「希望のある大船渡」に向けて若者たちがまちの将来を語るイベントを開催 復興したまちを発信するのも役割の一つ 岩手【復興への羅針盤】

岩手県大船渡市で20代から30代までの若者たちが交流イベントを行いました。まちの未来を考えるキックオフイベントで「未来に希望を持てるまち」を目指す第一歩を踏み出ました。

5月4日、大船渡市の商業施設・キャッセン大船渡でまちの未来を考える交流イベント「アラサーOfunato」が行われました。参加したのは大船渡市出身者を中心に、移住者も含めた20代から30代までの12人です。

(新沼滉さん)
「最初は大船渡もっとこうなったらいいなあみたいな、そういうテ
ーマで」

屋台を囲んで飲食しながら語り合うのは「大船渡」をどのようにしたいのか、どんなまちになってほしいかです。

(参加者)
「海、いいらしいよ。外から来る人」「そうなんだ、海いいんだ」「海、いいって言う」

(移住者)
「乾燥ワカメしか食べたことなかったのがこっち来て生のワカメ初めていただいた時にワカメってこんなおいしかったんだって思ってびっくりして」

参加者たちが口々に語るのは大船渡の海や海産物の魅力。まちの持つポテンシャルを再確認しながら交流は進められました。このイベントを企画したのは大船渡市日頃市町出身で現在は盛岡市に住む新沼滉(ひかる)さん(28)です。地元を離れた新沼さんでしたが、大船渡の現状と未来に不安を抱くようになりました。

(新沼滉さん)
「やっぱり人口が減少して進学を機に地元を離れた人材っていうのが、中々戻ってこないっていうところ。そういう状況にある。それに付随する地域の課題が続々とと生じてしまっているところを肌で感じました」

東日本大震災の発生当時、新沼さんは中学3年生で震災の影響により高校の入学式は半月ほど遅くなりました。自宅は内陸部のため震災による直接的な被害はありませんでしたが、大船渡町にある母親の実家が津波により流失しました。子どもの頃よく遊びに行っていた街並みも失われてしまいました。

(新沼滉さん)
「もう・・・どうしようもないなって思いました。無くなったんだなっていう事実、受け入れるしかなかったですね」

進学や就職のために大船渡を離れたとはいえ、新沼さんの地元を思う気持ちに変わりはありませんでした。就職してから7年。新沼さんは大船渡のまちづくりに関心を持つようになりました。

(新沼滉さん)
「若い人材が大船渡になかなか関われていないっていうところを問題意識を持ちまして」

去年、大船渡で行われたまちを盛り上げるアイデアを発表するイベントに参加したことが今回の開催のきっかけとなりました。

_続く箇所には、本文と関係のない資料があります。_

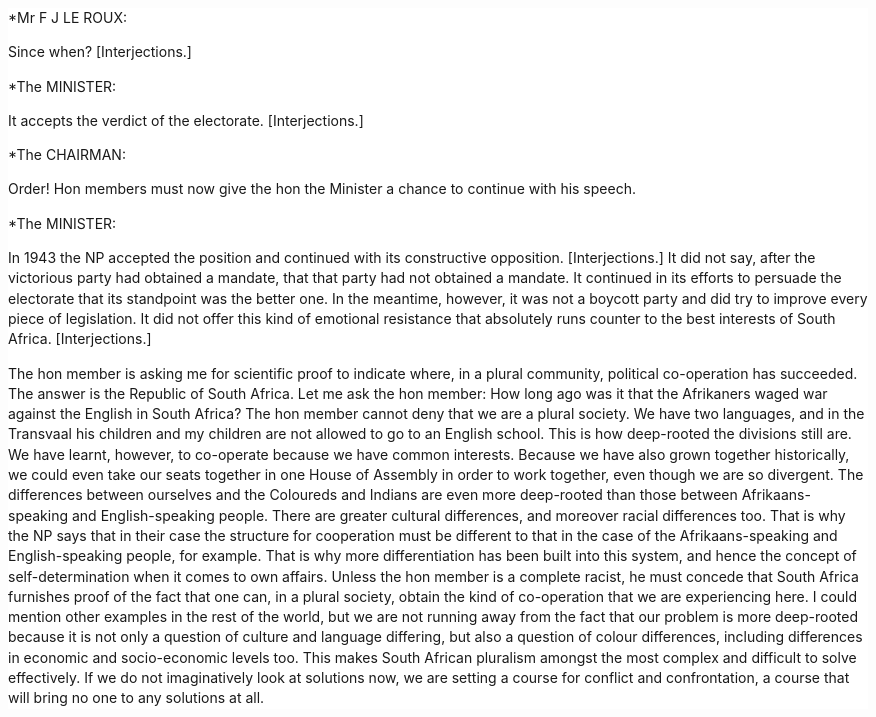 <from>*Mr <person refersTo="hansard_za">F J LE ROUX</person>:</from>

<p>Since when? [Interjections.]</p>

</speech>

<speech by="#minister">

<from>*The <person refersTo="hansard_za">MINISTER</person>:</from>

<p>It accepts the verdict of the electorate. [Interjections.]</p>

</speech>

<speech by="#chairman">

<from>*The <person refersTo="hansard_za">CHAIRMAN</person>:</from>

<p>Order! Hon members must now give the hon the Minister a chance to continue with his speech.</p>

</speech>

<speech by="#minister">

<from>*The <person refersTo="hansard_za">MINISTER</person>:</from>

<p>In 1943 the NP accepted the position and continued with its constructive opposition. [Interjections.] It did not say, after the victorious party had obtained a mandate, that that party had not obtained a mandate. It continued in its efforts to persuade the electorate that its standpoint was the better one. In the meantime, however, it was not a boycott party and did try to improve every piece of legislation. It did not offer this kind of emotional resistance that absolutely runs counter to the best interests of South Africa. [Interjections.]</p>

<p>The hon member is asking me for scientific proof to indicate where, in a plural community, political co-operation has succeeded. The answer is the Republic of South Africa. Let me ask the hon member: How long ago was it that the Afrikaners waged war against the English in South Africa? The hon member cannot deny that we are a plural society. We have two languages, and in the Transvaal his children and my children are not allowed to go to an English school. This is how deep-rooted the divisions still are. We have learnt, however, to co-operate because we have common interests. Because we have also grown together historically, we could even take our seats together in one House of Assembly in order to work together, even though we are so divergent. The differences between ourselves and the Coloureds and Indians are even more deep-rooted than those between Afrikaans-speaking and English-speaking people. There are greater cultural differences, and moreover racial differences too. That is why the NP says that in their case the structure for cooperation must be different to that in the case of the Afrikaans-speaking and English-speaking people, for example. That is why more differentiation has been built into this system, and hence the concept of self-determination when it comes to own affairs. Unless the hon member is a complete racist, he must concede that South Africa furnishes proof of the fact that one can, in a plural society, obtain the kind of co-operation that we are experiencing here. I could mention other examples in the rest of the world, but we are not running away from the fact that our problem is more deep-rooted because it is not only a question of culture and language differing, but also a question of colour differences, including differences in economic and socio-economic levels too. This makes South African pluralism amongst the most complex and difficult to solve effectively. If we do not imaginatively look at solutions now, we are setting a course for conflict and confrontation, a course that will bring no one to any solutions at all.</p>

</speech>

<speech by="#van_der_merwe">
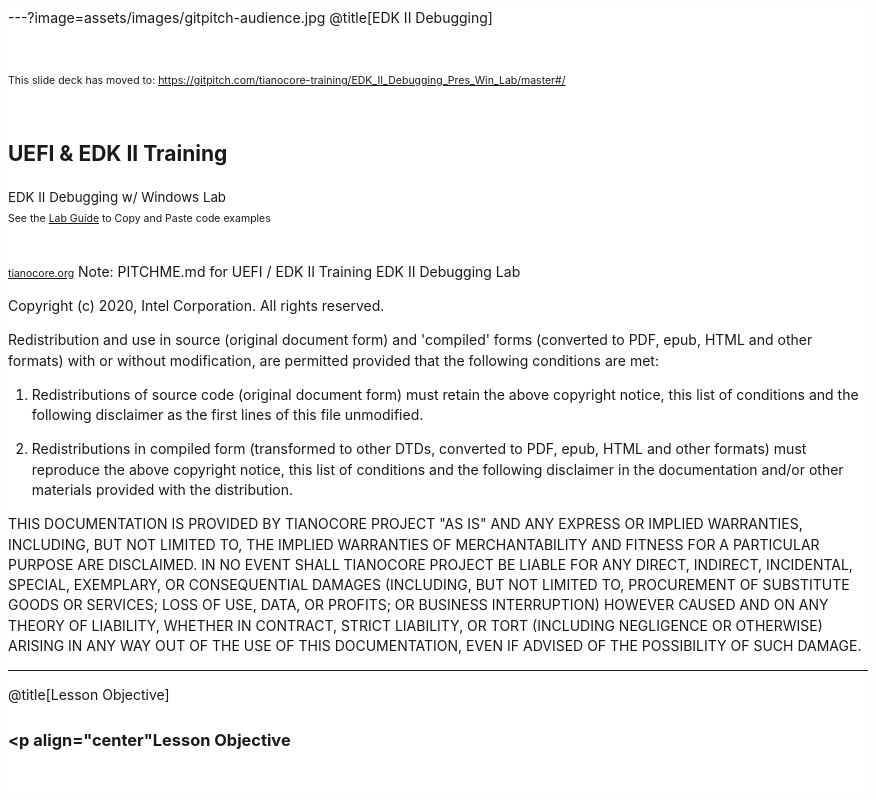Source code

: ---?image=assets/images/gitpitch-audience.jpg
@title[EDK II Debugging]
<br><br><br>
<span style="font-size:0.75em" >This slide deck has moved to:  https://gitpitch.com/tianocore-training/EDK_II_Debugging_Pres_Win_Lab/master#/
</span>
<br><br>
## <span class="gold"   >UEFI & EDK II Training</span>

<span style="font-size:0.95em" >EDK II Debugging w/ Windows Lab</span>
<br>
<span style="font-size:0.75em" >See the <a href="https://github.com/tianocore-training/EDK_II_Debugging_Pres_Win_Lab/blob/master/README.md">Lab Guide</a> to Copy and Paste code examples

<br>
<span style="font-size:0.75em" ><a href='http://www.tianocore.org'>tianocore.org</a></span>
Note:
  PITCHME.md for UEFI / EDK II Training  EDK II Debugging Lab

  Copyright (c) 2020, Intel Corporation. All rights reserved.<BR>

  Redistribution and use in source (original document form) and 'compiled'
  forms (converted to PDF, epub, HTML and other formats) with or without
  modification, are permitted provided that the following conditions are met:

  1) Redistributions of source code (original document form) must retain the
     above copyright notice, this list of conditions and the following
     disclaimer as the first lines of this file unmodified.

  2) Redistributions in compiled form (transformed to other DTDs, converted to
     PDF, epub, HTML and other formats) must reproduce the above copyright
     notice, this list of conditions and the following disclaimer in the
     documentation and/or other materials provided with the distribution.

  THIS DOCUMENTATION IS PROVIDED BY TIANOCORE PROJECT "AS IS" AND ANY EXPRESS OR
  IMPLIED WARRANTIES, INCLUDING, BUT NOT LIMITED TO, THE IMPLIED WARRANTIES OF
  MERCHANTABILITY AND FITNESS FOR A PARTICULAR PURPOSE ARE DISCLAIMED. IN NO
  EVENT SHALL TIANOCORE PROJECT  BE LIABLE FOR ANY DIRECT, INDIRECT, INCIDENTAL,
  SPECIAL, EXEMPLARY, OR CONSEQUENTIAL DAMAGES (INCLUDING, BUT NOT LIMITED TO,
  PROCUREMENT OF SUBSTITUTE GOODS OR SERVICES; LOSS OF USE, DATA, OR PROFITS;
  OR BUSINESS INTERRUPTION) HOWEVER CAUSED AND ON ANY THEORY OF LIABILITY,
  WHETHER IN CONTRACT, STRICT LIABILITY, OR TORT (INCLUDING NEGLIGENCE OR
  OTHERWISE) ARISING IN ANY WAY OUT OF THE USE OF THIS DOCUMENTATION, EVEN IF
  ADVISED OF THE POSSIBILITY OF SUCH DAMAGE.



---  
@title[Lesson Objective]
<BR>
### <p align="center"<span class="gold"   >Lesson Objective </span></p><br>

また、新沼さんは今年2月に能登半島地震で甚大な被害を受けた石川県輪島市を訪問しました。被災を経験した大船渡の人間として伝えたいことがあったからです。

(新沼滉さん)
「住民のみなさんはやっぱり希望を見出せていない状況というのが正直な感想でした。いろんな支援が全国から気持ちが届いてそれがどんどん形になって10年後こういう形になるんだってところを伝えたいですね」

新沼さんは「復興したまち」という希望の姿を発信することも大船渡の役割のひとつだと考えています。

(新沼滉さん)
「若い世代が地元を盛り上げる活動に関わるきっかけっていうのがなかなかないと思ったので自分事として参加しやすい機会を作ろうと考えました」

復興したまちを若い世代が盛り上げていくための第一歩が今回のイベントです。

(大船渡出身仙台在住)
「いろんな魅力って外に出てから気づくことがすごく多かったので。会社の同期が関東とか首都圏のあんまりこっちに馴染みのない子が多いのでいっぱい連れて来ていろいろな魅力をちゃんと自分が伝えていかなきゃいけないなと。あまり大きいことはできないけど」

(大船渡在住)
「私は消防職員なので何かやりたいことって言われるとやはり防災関係を元に例えば救助だったりそういう面を含めたイベントをこの大船渡市発信でやれたらいいなっていうのがひとつ思いがあります」

2時間ほどの交流を通して大船渡の魅力発信や防災に関するイベントなどいろいろなアイデアが出てきました。

(新沼滉さん)
「まず第一歩ですね。これに関わる人を少しずつ増やしていって、これに関わるアクションを少しずつ増やしていければいいのかなと思いますね」

その先にある大船渡の未来を新沼さんは次のように語ります。

(新沼滉さん)
「住んでいる人がが希望を持って明るい未来を描けるような。そういうふ
うに生き生きとした人が増えるような大船渡になればいいなと思いますね」

若者たちが踏み出した第一歩は「希望のある大船渡」を目指して進み続けます。